Researchers today (Nov. 8, 2024) are releasing the flagship dataset from an ambitious study of biomarkers and environmental factors that might influence the development of type 2 diabetes. Because the study participants include people with no diabetes and others with various stages of the condition, the early findings hint at a tapestry of information distinct from previous research.
For instance, data from a customized environmental sensor in participants' homes show a clear association between disease state and exposure to tiny particulates of pollution. The collected data also include survey responses, depression scales, eye-imaging scans and traditional measures of glucose and other biologic variables.
All of these data are intended to be mined by artificial intelligence for novel insights about risks, preventive measures, and pathways between disease and health.
"We see data supporting heterogeneity among type 2 diabetes patients — that people aren't all dealing with the same thing. And because we're getting such large, granular datasets, researchers will be able to explore this deeply," said Dr. Cecilia Lee , a professor of ophthalmology at the University of Washington School of Medicine.
She expressed excitement at the quality of the collected data, which represent 1,067 people, just 25% of the study's total expected enrollees.
Lee is program director of AI-READI (Artificial Intelligence Ready and Equitable Atlas for Diabetes Insights). The National Institutes of Health-supported initiative aims to collect and share AI-ready data for global scientists to analyze for new clues about health and disease.
The initial data release is highlighted in a paper published Nov. 8 in the journal Nature Metabolism. The authors restated their aim to gather health information from a more racially and ethnically diverse population than has been measured previously, and to make the resulting data ready, technically and ethically, for AI mining.
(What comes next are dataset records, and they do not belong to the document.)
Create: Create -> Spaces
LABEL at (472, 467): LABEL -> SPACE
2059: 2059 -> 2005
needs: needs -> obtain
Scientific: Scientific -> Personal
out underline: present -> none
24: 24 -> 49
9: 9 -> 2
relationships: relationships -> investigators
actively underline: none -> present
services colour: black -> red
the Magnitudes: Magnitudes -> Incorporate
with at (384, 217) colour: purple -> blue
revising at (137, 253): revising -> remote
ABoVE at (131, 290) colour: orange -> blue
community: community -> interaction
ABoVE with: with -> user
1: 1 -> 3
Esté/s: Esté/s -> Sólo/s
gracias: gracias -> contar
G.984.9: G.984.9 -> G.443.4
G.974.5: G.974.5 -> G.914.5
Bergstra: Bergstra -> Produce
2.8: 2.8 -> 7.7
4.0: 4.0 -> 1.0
"This process of discovery has been invigorating," said Dr. Aaron Lee , also a UW Medicine professor of ophthalmology and the project's principal investigator. "We're a consortium of seven institutions and multidisciplinary teams that had not worked together before. But we have shared goals of drawing on unbiased data and protecting the security of that data as we make it accessible to colleagues everywhere."
At study sites in Seattle, San Diego, and Birmingham, Alabama, recruiters are collectively enrolling 4,000 participants, with inclusion criteria promoting balance:
- race/ethnicity (1,000 each – white, Black, Hispanic and Asian)
- disease severity (1,000 each – no diabetes, prediabetes, medication/non-insulin-controlled and insulin-controlled type 2 diabetes)
- sex (equal male/female split)
"Conventionally scientists are examining pathogenesis — how people become diseased — and risk factors," Aaron Lee said. "We want our datasets to also be studied for salutogenesis , or factors that contribute to health. So if your diabetes gets better, what factors might be contributing to that? We expect that the flagship dataset will lead to novel discoveries about type 2 diabetes in both of these ways."
By collecting more deeply characterizing data from a lot of people, he added, the researchers hope to create pseudo health histories of how a person might progress from disease to full health and from full health to disease.
Hosted on a custom online platform, the data are produced in two sets: a controlled-access set requiring a usage agreement, and a registered, publicly available version stripped of HIPAA-protected information.
The pilot data release (summer 2024) involving 204 participants has been downloaded by more than 110 research organizations worldwide. Researchers must verify their identity and agree to ethical-usage terms. (Learn more about accessing the data at aireadi.org .)
The AI-READI Consortium comprises the University of Washington School of Medicine, University of Alabama at Birmingham, University of California San Diego, California Medical Innovations Institute, Johns Hopkins University, Native Biodata Consortium, Stanford University and Oregon Health & Science University.
The project is based at the Angie Karalis Johnson Retina Center at UW Medicine in Seattle. Cecilia Lee holds the Klorfine Family Endowed Chair. Aaron Lee holds the Dan and Irene Hunter Endowed Professorship.
This work was supported by the NIH (grants OT2OD032644 and P30 DK035816). The authors' conflict-of-interest statements are in the published paper, which will be provided upon request.